According to the American Association of Retired Persons (AARP), more than 60% of Americans do not have any form of trust or estate planning. There are many reasons why they do not have. Some feel like it is too soon to start planning, while others think they cannot afford it as it is an option for wealthy people. At the same time, some think about what will happen to their assets after they are gone. Therefore, prepare a trust estate planning with the help of an accountant in Atlanta, GA, until it is too late. 

Why should you consider getting a trust?

It is never too early to get a trust. If you are hesitating, remember that trust will spare your children and other heirs from negotiating with additional costs, countless probates, and red tape headaches. The main reason for forming a trust is to create a peace of mind–for you and your family. 

A trust is a contract that determines how you want to allocate your property and other assets after they are gone. That is where a trust’s similarity with a will mostly ends. But they are different in their own way. A trust, for example, is considered a separate legal entity that contains the assets for you. An appointed trustee will look after all the beneficiaries; probate is not required to make such transfers, unlike a will. 

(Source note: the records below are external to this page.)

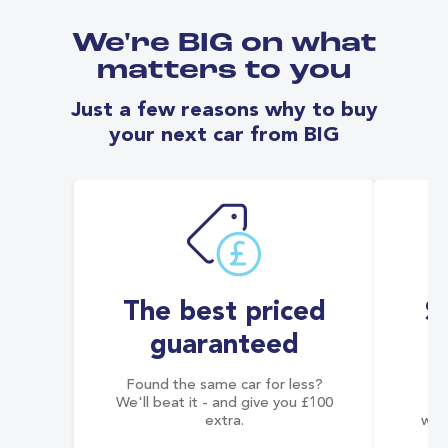
We're BIG on what
matters to you
Just a few reasons why to buy
your next car from BIG
The best priced
S
guaranteed
Found the same car for less?
Co
We'll beat it - and give you £100
co
extra.
wai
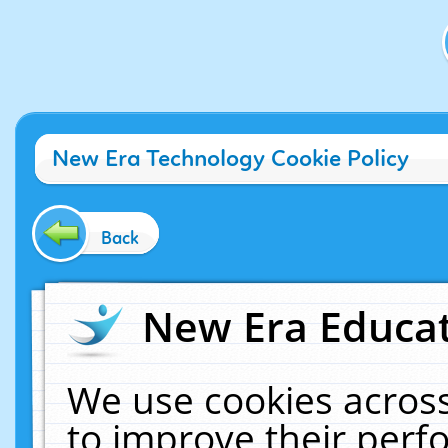
New Era Technology Cookie Policy
Back
New Era Educat
We use cookies across
to improve their per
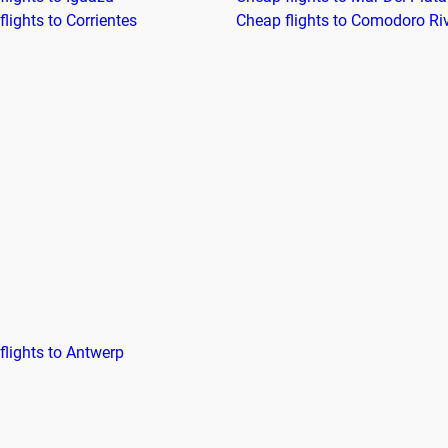
lights to Corrientes
Cheap flights to Comodoro Ri
flights to Antwerp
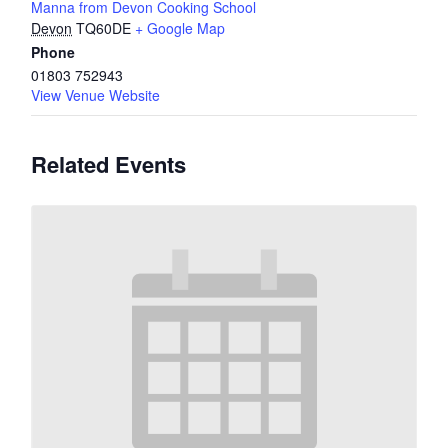
Manna from Devon Cooking School
Devon
TQ60DE
+ Google Map
Phone
01803 752943
View Venue Website
Related Events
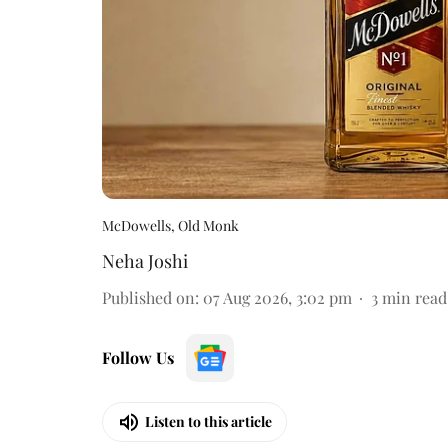
McDowells, Old Monk
Neha Joshi
Published on
:
07 Aug 2026, 3:02 pm
3
min read
Follow Us
Listen to this article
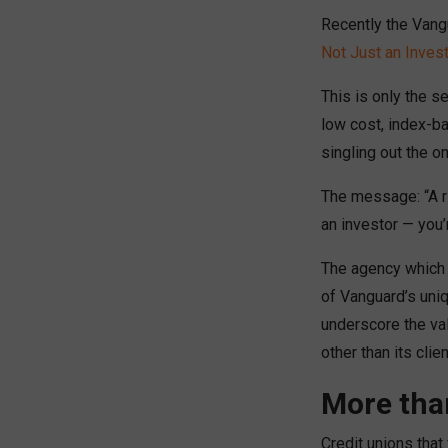
Recently the Vang
Not Just an Invest
This is only the s
low cost, index-b
singling out the o
The message: “A ri
an investor — you’
The agency which 
of Vanguard’s uniq
underscore the val
other than its clien
More tha
Credit unions that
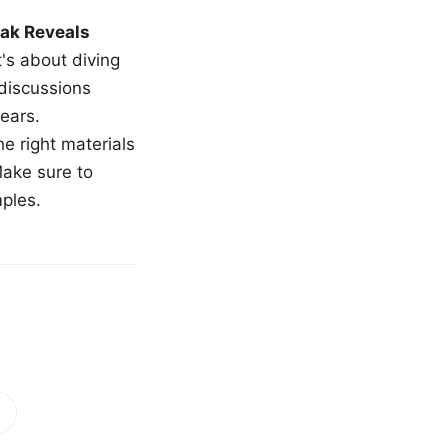
ak Reveals
t's about diving
 discussions
ears.
e right materials
Make sure to
mples.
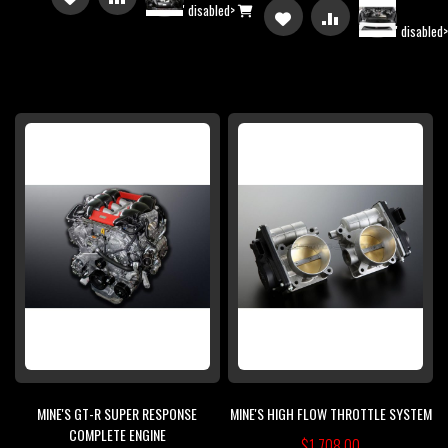
' disabled>
ADD
ADD
' disabled
TO
TO
TO
TO
WISH
COMPARE
WISH
COMPARE
LIST
LIST
MINE'S GT-R SUPER RESPONSE
MINE'S HIGH FLOW THROTTLE SYSTEM
COMPLETE ENGINE
$1,708.00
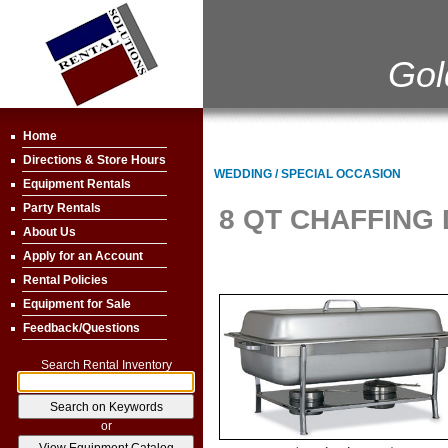
Gol
Home
Directions & Store Hours
WEDDING / SPECIAL OCCASION
Equipment Rentals
Party Rentals
8 QT CHAFFING 
About Us
Apply for an Account
Rental Policies
Equipment for Sale
Feedback/Questions
Search Rental Inventory
or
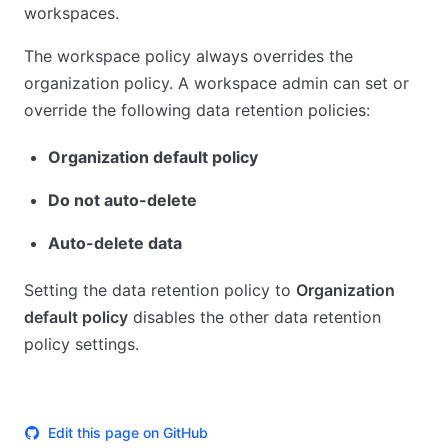
workspaces.
The workspace policy always overrides the
organization policy. A workspace admin can set or
override the following data retention policies:
Organization default policy
Do not auto-delete
Auto-delete data
Setting the data retention policy to
Organization
default policy
disables the other data retention
policy settings.
Edit this page on GitHub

Also, the person who builds the trust can choose to be the trustee and manage their affairs for as long as possible. 

Do I need to control my assets if they are in a trust? 

Yes, the most common trust is the revocable trust. It means that you can have the flexibility to change it any time–to get rid of the entire thing if you decide you do not want it anymore. That is what revocable means.

Because it is revocable during the lifetime, the assets can be treated as yours. You can sell anything listed in the trust and include new assets anytime; your taxes stay the same, and you can take loans on any of the assets. Nothing changes except that you go from maintaining your assets as an individual to holding them in a trust.

What happens if I die without a trust?

The common reason estate plans involve a trust is that they enable you to avoid court. Without a trust, the court and the probate attorneys take the responsibility of performing transfers of assets to the beneficiaries of the deceased person.